What the task asks: Set out each line of the material below as a numbered list, leaving out any blank lines.
──────── Exercise data
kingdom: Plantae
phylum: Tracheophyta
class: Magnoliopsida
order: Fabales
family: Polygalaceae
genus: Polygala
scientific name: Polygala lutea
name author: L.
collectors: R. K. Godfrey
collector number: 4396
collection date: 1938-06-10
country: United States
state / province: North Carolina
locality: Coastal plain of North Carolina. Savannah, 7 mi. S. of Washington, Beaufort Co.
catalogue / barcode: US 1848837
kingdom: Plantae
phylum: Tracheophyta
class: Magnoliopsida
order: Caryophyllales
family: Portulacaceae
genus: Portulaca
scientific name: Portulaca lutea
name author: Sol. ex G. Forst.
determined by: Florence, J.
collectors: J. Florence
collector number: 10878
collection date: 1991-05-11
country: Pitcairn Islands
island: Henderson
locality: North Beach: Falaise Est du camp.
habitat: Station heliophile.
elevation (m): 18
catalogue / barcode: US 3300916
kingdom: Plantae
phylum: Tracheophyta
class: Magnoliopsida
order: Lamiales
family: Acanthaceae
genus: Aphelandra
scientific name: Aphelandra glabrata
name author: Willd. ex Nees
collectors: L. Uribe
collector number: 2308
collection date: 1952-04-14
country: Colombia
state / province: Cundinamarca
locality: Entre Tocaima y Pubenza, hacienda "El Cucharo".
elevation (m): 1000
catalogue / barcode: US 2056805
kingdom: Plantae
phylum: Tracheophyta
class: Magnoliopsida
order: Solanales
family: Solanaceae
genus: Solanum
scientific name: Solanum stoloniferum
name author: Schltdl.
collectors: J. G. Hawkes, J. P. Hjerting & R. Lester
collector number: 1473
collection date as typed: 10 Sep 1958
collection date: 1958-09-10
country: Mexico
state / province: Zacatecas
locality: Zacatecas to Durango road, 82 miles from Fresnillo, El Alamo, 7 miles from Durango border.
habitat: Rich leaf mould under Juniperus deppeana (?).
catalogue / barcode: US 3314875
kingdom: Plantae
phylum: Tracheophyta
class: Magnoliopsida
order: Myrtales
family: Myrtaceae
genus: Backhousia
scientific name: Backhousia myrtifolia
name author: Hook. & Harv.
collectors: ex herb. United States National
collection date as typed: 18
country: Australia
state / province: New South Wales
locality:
────────────────
Task solution:
1. kingdom: Plantae
2. phylum: Tracheophyta
3. class: Magnoliopsida
4. order: Fabales
5. family: Polygalaceae
6. genus: Polygala
7. scientific name: Polygala lutea
8. name author: L.
9. collectors: R. K. Godfrey
10. collector number: 4396
11. collection date: 1938-06-10
12. country: United States
13. state / province: North Carolina
14. locality: Coastal plain of North Carolina. Savannah, 7 mi. S. of Washington, Beaufort Co.
15. catalogue / barcode: US 1848837
16. kingdom: Plantae
17. phylum: Tracheophyta
18. class: Magnoliopsida
19. order: Caryophyllales
20. family: Portulacaceae
21. genus: Portulaca
22. scientific name: Portulaca lutea
23. name author: Sol. ex G. Forst.
24. determined by: Florence, J.
25. collectors: J. Florence
26. collector number: 10878
27. collection date: 1991-05-11
28. country: Pitcairn Islands
29. island: Henderson
30. locality: North Beach: Falaise Est du camp.
31. habitat: Station heliophile.
32. elevation (m): 18
33. catalogue / barcode: US 3300916
34. kingdom: Plantae
35. phylum: Tracheophyta
36. class: Magnoliopsida
37. order: Lamiales
38. family: Acanthaceae
39. genus: Aphelandra
40. scientific name: Aphelandra glabrata
41. name author: Willd. ex Nees
42. collectors: L. Uribe
43. collector number: 2308
44. collection date: 1952-04-14
45. country: Colombia
46. state / province: Cundinamarca
47. locality: Entre Tocaima y Pubenza, hacienda "El Cucharo".
48. elevation (m): 1000
49. catalogue / barcode: US 2056805
50. kingdom: Plantae
51. phylum: Tracheophyta
52. class: Magnoliopsida
53. order: Solanales
54. family: Solanaceae
55. genus: Solanum
56. scientific name: Solanum stoloniferum
57. name author: Schltdl.
58. collectors: J. G. Hawkes, J. P. Hjerting & R. Lester
59. collector number: 1473
60. collection date as typed: 10 Sep 1958
61. collection date: 1958-09-10
62. country: Mexico
63. state / province: Zacatecas
64. locality: Zacatecas to Durango road, 82 miles from Fresnillo, El Alamo, 7 miles from Durango border.
65. habitat: Rich leaf mould under Juniperus deppeana (?).
66. catalogue / barcode: US 3314875
67. kingdom: Plantae
68. phylum: Tracheophyta
69. class: Magnoliopsida
70. order: Myrtales
71. family: Myrtaceae
72. genus: Backhousia
73. scientific name: Backhousia myrtifolia
74. name author: Hook. & Harv.
75. collectors: ex herb. United States National
76. collection date as typed: 18
77. country: Australia
78. state / province: New South Wales
79. locality:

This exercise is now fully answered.